Short task 1:
In the passage on Netflix's ad-supported tier, roughly how many pay-walled or ad-supported streaming services compete with Netflix for viewers in Australia?
Short task 2:
Continue the passage on Netflix's ad-supported tier in Australia from its last sentence.

Furthermore, when Australia’s advertising tier finally goes live, most likely in November, only Australian clients will be allowed to buy spots.
“We are still in the early days of deciding how to launch a lower priced, ad-supported option, and no decisions have been made. This is all just speculation at this point,” the report noted, citing a Netflix Spokesperson.
It is unclear whether the ban on cryptocurrency adverts would be limited to Australia or will affect all countries that utilize the ad-supported site, such as the USA, UK, Canada, France, and Germany.
A Wall Street Journal reported last week that Netflix was contemplating charging marketers a cost per thousand (CPM) of around $65.00 for every 1,000 views. The publication also noted that there are approximately 28 pay-walled or ad-supported streaming services in Australia that compete with Netflix for viewers.

Supplied information:

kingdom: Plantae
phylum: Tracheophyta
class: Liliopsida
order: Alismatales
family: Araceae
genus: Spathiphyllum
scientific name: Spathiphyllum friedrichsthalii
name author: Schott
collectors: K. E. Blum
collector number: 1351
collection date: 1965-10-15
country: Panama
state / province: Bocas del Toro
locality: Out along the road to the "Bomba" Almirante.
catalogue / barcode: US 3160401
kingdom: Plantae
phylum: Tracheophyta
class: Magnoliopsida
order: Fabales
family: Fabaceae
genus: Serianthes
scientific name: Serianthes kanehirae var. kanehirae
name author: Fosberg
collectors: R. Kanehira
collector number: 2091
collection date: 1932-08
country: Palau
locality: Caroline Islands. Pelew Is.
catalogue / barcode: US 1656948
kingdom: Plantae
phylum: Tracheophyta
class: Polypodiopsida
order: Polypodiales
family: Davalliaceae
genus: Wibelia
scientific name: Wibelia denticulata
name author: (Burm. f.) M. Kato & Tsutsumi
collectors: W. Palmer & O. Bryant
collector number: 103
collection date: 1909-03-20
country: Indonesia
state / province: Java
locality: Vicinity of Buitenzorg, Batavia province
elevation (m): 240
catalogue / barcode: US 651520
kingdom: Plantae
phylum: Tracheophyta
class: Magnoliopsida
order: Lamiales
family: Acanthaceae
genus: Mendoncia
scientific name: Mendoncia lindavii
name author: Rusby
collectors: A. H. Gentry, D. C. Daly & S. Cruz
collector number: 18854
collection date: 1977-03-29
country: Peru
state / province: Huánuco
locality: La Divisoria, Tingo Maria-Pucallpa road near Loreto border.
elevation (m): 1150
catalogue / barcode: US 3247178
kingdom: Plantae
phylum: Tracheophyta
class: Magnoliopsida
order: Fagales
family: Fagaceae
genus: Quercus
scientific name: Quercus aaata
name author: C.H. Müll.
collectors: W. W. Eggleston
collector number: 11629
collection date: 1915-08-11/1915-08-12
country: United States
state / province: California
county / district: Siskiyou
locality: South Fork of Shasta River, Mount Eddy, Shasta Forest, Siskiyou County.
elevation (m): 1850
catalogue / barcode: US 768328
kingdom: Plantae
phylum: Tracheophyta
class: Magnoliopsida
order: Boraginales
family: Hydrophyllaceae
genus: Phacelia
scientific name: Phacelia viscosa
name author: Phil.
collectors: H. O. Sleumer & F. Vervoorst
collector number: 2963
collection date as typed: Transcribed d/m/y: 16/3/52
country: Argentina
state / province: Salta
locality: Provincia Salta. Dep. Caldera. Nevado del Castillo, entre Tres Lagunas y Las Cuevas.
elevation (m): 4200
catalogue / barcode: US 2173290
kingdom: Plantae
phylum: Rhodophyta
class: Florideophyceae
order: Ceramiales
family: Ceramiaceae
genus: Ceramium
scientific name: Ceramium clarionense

Exercise answer 1:
About 28.

Exercise answer 2:
Unskippable ads will appear before and throughout each show. Advertisements like these will reportedly be hidden from the service’s $8 premium customers.
Australian Regulators On High Alert
Guidelines established in Australia in August aim to govern crypto assets and related advertisements so that users are “adequately informed and protected,” although it is not explicitly targeted toward Crypto.
This year also saw the publication of the Australian Prudential Regulation Authority’s (APRA) crypto policy roadmap and initial risk management strategy, which it plans to implement through 2025.